An improved Vector Form Intrinsic Finite Element (VFIFE) method with S–R decomposition from thin to thick shell analysis

This paper presents an improved Vector Form Intrinsic Finite Element (VFIFE) method for the unified analysis of thin and thick shell structures. The proposed formulation integrates the Strain–Rotation (S–R) decomposition theorem and the Mixed Interpolation of Tensorial Components (MITC) technique into the VFIFE framework. Specifically, the S–R decomposition is incorporated into VFIFE to provide a unique and mechanically consistent separation of strain and rigid-body rotation, eliminating the arbitrariness associated with fictitious reverse motion in conventional formulations. A three-node flat-shell element based on the Reissner–Mindlin theory and the MITC3+ technique is formulated within VFIFE to effectively alleviate transverse shear locking, enabling accurate analysis across a wide range of thickness ratios.
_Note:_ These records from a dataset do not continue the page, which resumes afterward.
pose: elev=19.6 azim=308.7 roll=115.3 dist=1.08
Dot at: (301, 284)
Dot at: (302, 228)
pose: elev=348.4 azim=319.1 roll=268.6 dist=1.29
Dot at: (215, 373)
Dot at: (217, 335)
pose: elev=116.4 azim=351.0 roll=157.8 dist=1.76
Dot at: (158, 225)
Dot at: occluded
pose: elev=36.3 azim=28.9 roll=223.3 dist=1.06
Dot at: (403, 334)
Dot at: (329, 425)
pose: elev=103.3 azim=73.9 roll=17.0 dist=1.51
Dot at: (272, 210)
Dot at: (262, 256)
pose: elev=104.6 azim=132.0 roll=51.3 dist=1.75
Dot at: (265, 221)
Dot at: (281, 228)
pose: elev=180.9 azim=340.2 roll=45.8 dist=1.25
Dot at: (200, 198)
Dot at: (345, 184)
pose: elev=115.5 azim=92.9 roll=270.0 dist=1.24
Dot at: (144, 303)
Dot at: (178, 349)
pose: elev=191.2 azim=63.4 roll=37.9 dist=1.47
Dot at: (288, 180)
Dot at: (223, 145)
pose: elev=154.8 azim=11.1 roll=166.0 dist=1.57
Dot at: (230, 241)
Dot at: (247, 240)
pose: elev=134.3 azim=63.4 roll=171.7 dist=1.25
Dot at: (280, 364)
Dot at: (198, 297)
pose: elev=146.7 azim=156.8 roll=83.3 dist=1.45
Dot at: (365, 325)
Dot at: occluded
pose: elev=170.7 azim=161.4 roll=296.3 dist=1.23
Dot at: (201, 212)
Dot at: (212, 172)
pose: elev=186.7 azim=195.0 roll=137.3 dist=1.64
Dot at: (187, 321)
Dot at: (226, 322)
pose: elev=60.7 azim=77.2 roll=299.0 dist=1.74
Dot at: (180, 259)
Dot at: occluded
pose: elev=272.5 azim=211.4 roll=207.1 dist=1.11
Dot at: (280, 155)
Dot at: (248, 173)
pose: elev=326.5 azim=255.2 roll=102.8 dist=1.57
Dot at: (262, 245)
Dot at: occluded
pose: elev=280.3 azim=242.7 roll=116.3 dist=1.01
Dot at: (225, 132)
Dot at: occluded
The proposed formulation is validated through fundamental patch tests and a series of benchmark problems involving thin and thick shells under static, dynamic, and geometrically nonlinear conditions. The patch tests demonstrate its effectiveness in capturing large rigid-body motions and large-deflection behaviors, while subsequent benchmarks confirm high accuracy, robust convergence, and reliable performance for general shell-structure analysis.